$15,000: Bitcoin Price Goes Parabolic, Cannibalizes Crypto Market
The bitcoin price ripped past $15,000 on Thursday, marking yet another historical milestone for the most prominent cryptocurrency.
Bitcoin Price Rips Through $15,000
Throughout the first week of December, the bitcoin price has been rising at a breakneck pace. In the past day alone, bitcoin rose more than $2,000, clipping past the $13,000, $14,000, and $15,000 markers in quick succession. This morning, the bitcoin price threatened to break through $16,000, too, but the rally ultimately stalled at a global average of $15,549.
Following a minor decline, the bitcoin price is now trading at $15,374, which represents a single-day increase of 18 percent and translates into a $257 billion market cap.
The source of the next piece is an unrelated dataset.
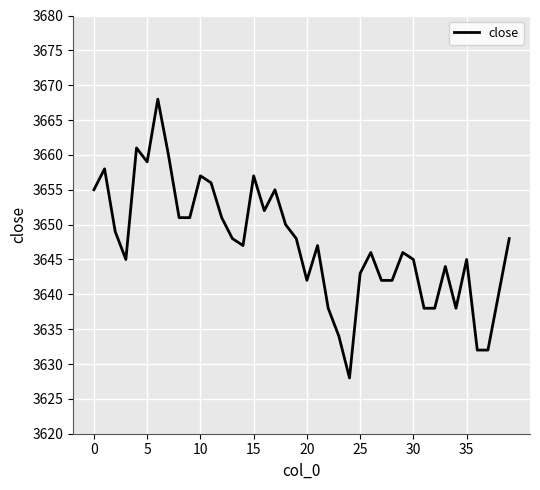

What is the difference between the second highest and second lowest values?

29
Bitcoin Cannibalizes the Swelling Crypto Market
Bitcoin’s dramatic ascent propelled the cryptocurrency market cap to a new high-water mark of its own, and the combined valuations of all cryptocurrencies barreled past $400 billion less than a week after reaching $300 billion.
Notably, however, the flagship cryptocurrency refuses to allow other cryptocurrencies to ride its coattails through this leg of the rally. Seven of the top 10 largest altcoins declined at least 25 percent against bitcoin over the course of the past week — a fact obscured by their USD equivalent values — and only three have posted an increase.
Litecoin and cardano each took a 25 percent hit against bitcoin, while ethereum, bitcoin cash, and ripple are all down at least 34 percent. Dash and bitcoin gold were pummeled the hardest, with each plunging more than 40 percent for the week.
Only IOTA, monero, and stellar managed to post positive seven-day movements, as each has assembled an upswing on the heels of various bullish factors.
However, these three outliers aside, bitcoin has been cannibalizing the cryptocurrency ecosystem. In the past week alone, bitcoin’s dominant market share has grown by nearly nine percent, raising it to just under 64 percent — its highest mark since late April.
Ethereum, once thought to be the heir apparent to bitcoin’s throne, has seen its corner of the market shrink below 10 percent for the first time since March, and no other cryptocurrency can boast more than a six percent share.